Finally, validate access to your Cloud Storage bucket by examining its contents (nothing will be outputted for new buckets):

In [None]:
! gsutil ls -al $BUCKET_NAME

## Write your pre-processor
Scaling training data so each numerical feature column has a mean of 0 and a standard deviation of 1 [can improve your model](https://developers.google.com/machine-learning/crash-course/representation/cleaning-data).

Create `preprocess.py`, which contains a class to do this scaling:

In [None]:
%mkdir src_dir
%mkdir model_artifacts

In [None]:
%%writefile src_dir/preprocess.py
import numpy as np

class MySimpleScaler(object):
    def __init__(self):
        self._means = None
        self._stds = None

    def preprocess(self, data):
        if self._means is None:  # during training only
            self._means = np.mean(data, axis=0)

        if self._stds is None:  # during training only
            self._stds = np.std(data, axis=0)
            if not self._stds.all():
                raise ValueError("At least one column has standard deviation of 0.")

        return (data - self._means) / self._stds

## Train and store model with pre-processor
Next, use `preprocess.MySimpleScaler` to preprocess the iris data, then train a model using scikit-learn.

At the end, export your trained model as a joblib (`.joblib`) file and export your `MySimpleScaler` instance as a pickle (`.pkl`) file:

In [None]:
%cd src_dir/

import pickle

import joblib
from preprocess import MySimpleScaler
from sklearn.datasets import load_iris
from sklearn.ensemble import RandomForestClassifier

iris = load_iris()
scaler = MySimpleScaler()

X = scaler.preprocess(iris.data)
y = iris.target

model = RandomForestClassifier()
model.fit(X, y)

joblib.dump(model, "../model_artifacts/model.joblib")
with open("../model_artifacts/preprocessor.pkl", "wb") as f:
    pickle.dump(scaler, f)

### Upload model artifacts and custom code to Cloud Storage

Before you can deploy your model for serving, Vertex AI needs access to the following files in Cloud Storage:

* `model.joblib` (model artifact)
* `preprocessor.pkl` (model artifact)

Run the following commands to upload your files:

In [None]:
%cd ..
!gsutil cp model_artifacts/* {BUCKET_NAME}/{MODEL_ARTIFACT_DIR}/
!gsutil ls {BUCKET_NAME}/{MODEL_ARTIFACT_DIR}/

## Build a custom serving container using the CPR model server

Now that the model and processor has been trained and saved, it's time to build the custom serving container.

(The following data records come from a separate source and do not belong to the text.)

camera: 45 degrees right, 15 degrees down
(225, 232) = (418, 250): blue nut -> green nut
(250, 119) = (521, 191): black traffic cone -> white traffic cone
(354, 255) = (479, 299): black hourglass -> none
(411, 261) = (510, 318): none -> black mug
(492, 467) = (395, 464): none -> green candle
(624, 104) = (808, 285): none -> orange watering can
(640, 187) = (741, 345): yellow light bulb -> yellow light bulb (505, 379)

Typically building a serving container requires writing model server code. However, with the Custom Prediction Routine feature, Vertex AI Prediction has published a [model server](https://github.com/googleapis/python-aiplatform/blob/custom-prediction-routine/google/cloud/aiplatform/prediction/model_server.py) that can be used out of the box.

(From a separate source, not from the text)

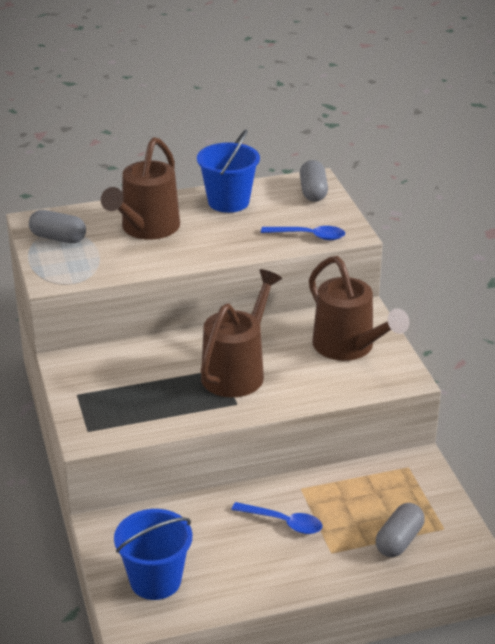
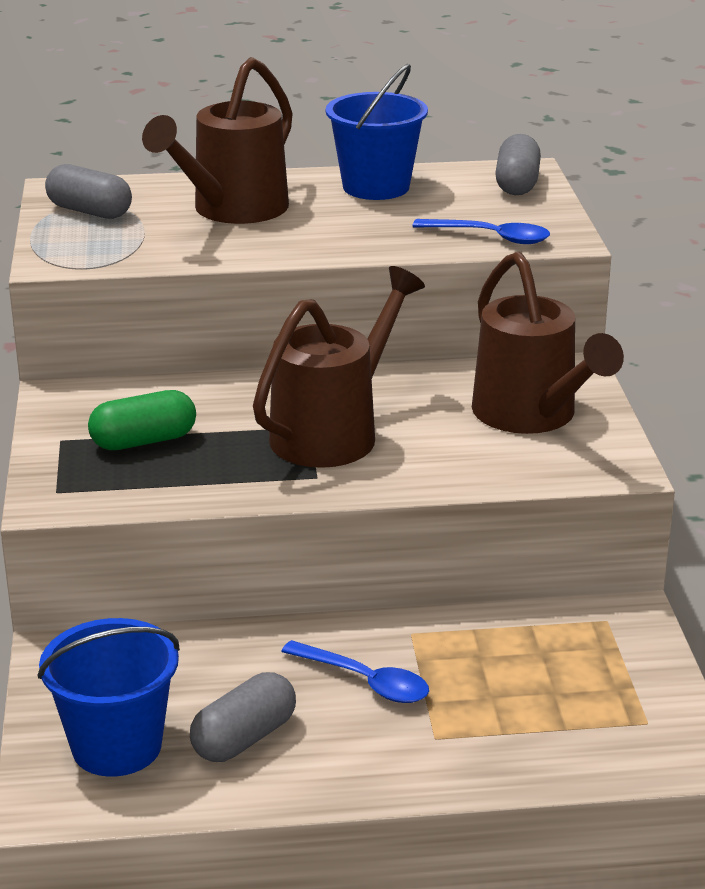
camera: 10 degrees right, 5 degrees down
(127, 390) = (143, 441): none -> green capsule
(399, 541) = (561, 733): grey capsule -> grey capsule (244, 738)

A custom serving container contains the follow 3 pieces of code:
1. [Model server](https://github.com/googleapis/python-aiplatform/blob/custom-prediction-routine/google/cloud/aiplatform/prediction/model_server.py)
    * HTTP server that hosts the model
    * Responsible for setting up routes/ports/etc.
    * In this example we will use the `google.cloud.aiplatform.prediction.model_server.ModelServer` out of the box.
1. [Request Handler](https://github.com/googleapis/python-aiplatform/blob/custom-prediction-routine/google/cloud/aiplatform/prediction/handler.py)
    * Responsible for webserver aspects of handling a request, such as deserializing the request body, and serializing the reponse, setting response headers, etc.
    * In this example, we will use the default Handler, `google.cloud.aiplatform.prediction.handler.PredictionHandler` provided in the SDK.
1. [Predictor](https://github.com/googleapis/python-aiplatform/blob/custom-prediction-routine/google/cloud/aiplatform/prediction/predictor.py)
    * Responsible for the ML logic for processing a prediction request.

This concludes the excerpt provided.